(Exercise material):
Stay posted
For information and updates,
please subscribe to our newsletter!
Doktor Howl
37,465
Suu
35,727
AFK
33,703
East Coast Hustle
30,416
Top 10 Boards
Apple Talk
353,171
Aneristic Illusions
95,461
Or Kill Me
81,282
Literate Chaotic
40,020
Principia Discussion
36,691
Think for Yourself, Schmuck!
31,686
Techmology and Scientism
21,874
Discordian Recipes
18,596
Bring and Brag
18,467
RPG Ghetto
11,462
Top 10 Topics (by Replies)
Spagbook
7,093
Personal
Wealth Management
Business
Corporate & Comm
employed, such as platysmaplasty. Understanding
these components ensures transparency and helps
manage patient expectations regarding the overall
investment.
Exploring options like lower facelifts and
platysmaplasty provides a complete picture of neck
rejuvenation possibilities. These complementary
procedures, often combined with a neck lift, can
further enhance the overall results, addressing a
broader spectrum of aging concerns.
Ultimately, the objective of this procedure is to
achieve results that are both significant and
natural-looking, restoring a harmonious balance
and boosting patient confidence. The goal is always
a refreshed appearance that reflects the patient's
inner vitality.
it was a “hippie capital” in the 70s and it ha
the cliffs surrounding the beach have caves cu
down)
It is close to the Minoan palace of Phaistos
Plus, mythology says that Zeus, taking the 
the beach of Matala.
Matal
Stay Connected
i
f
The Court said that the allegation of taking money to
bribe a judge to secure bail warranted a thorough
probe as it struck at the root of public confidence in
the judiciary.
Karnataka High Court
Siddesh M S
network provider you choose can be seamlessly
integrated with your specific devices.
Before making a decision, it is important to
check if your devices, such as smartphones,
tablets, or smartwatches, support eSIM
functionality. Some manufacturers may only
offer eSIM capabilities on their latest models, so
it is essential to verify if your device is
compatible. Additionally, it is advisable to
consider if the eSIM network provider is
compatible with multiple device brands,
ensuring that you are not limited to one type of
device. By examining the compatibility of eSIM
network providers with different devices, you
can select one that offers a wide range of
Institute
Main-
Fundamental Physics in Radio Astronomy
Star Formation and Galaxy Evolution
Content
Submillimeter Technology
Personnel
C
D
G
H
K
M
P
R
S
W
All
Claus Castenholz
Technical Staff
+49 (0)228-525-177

(What to produce): Retype all of the material. Each line must match exactly.

(Task solution):
Stay posted
For information and updates,
please subscribe to our newsletter!
Doktor Howl
37,465
Suu
35,727
AFK
33,703
East Coast Hustle
30,416
Top 10 Boards
Apple Talk
353,171
Aneristic Illusions
95,461
Or Kill Me
81,282
Literate Chaotic
40,020
Principia Discussion
36,691
Think for Yourself, Schmuck!
31,686
Techmology and Scientism
21,874
Discordian Recipes
18,596
Bring and Brag
18,467
RPG Ghetto
11,462
Top 10 Topics (by Replies)
Spagbook
7,093
Personal
Wealth Management
Business
Corporate & Comm
employed, such as platysmaplasty. Understanding
these components ensures transparency and helps
manage patient expectations regarding the overall
investment.
Exploring options like lower facelifts and
platysmaplasty provides a complete picture of neck
rejuvenation possibilities. These complementary
procedures, often combined with a neck lift, can
further enhance the overall results, addressing a
broader spectrum of aging concerns.
Ultimately, the objective of this procedure is to
achieve results that are both significant and
natural-looking, restoring a harmonious balance
and boosting patient confidence. The goal is always
a refreshed appearance that reflects the patient's
inner vitality.
it was a “hippie capital” in the 70s and it ha
the cliffs surrounding the beach have caves cu
down)
It is close to the Minoan palace of Phaistos
Plus, mythology says that Zeus, taking the 
the beach of Matala.
Matal
Stay Connected
i
f
The Court said that the allegation of taking money to
bribe a judge to secure bail warranted a thorough
probe as it struck at the root of public confidence in
the judiciary.
Karnataka High Court
Siddesh M S
network provider you choose can be seamlessly
integrated with your specific devices.
Before making a decision, it is important to
check if your devices, such as smartphones,
tablets, or smartwatches, support eSIM
functionality. Some manufacturers may only
offer eSIM capabilities on their latest models, so
it is essential to verify if your device is
compatible. Additionally, it is advisable to
consider if the eSIM network provider is
compatible with multiple device brands,
ensuring that you are not limited to one type of
device. By examining the compatibility of eSIM
network providers with different devices, you
can select one that offers a wide range of
Institute
Main-
Fundamental Physics in Radio Astronomy
Star Formation and Galaxy Evolution
Content
Submillimeter Technology
Personnel
C
D
G
H
K
M
P
R
S
W
All
Claus Castenholz
Technical Staff
+49 (0)228-525-177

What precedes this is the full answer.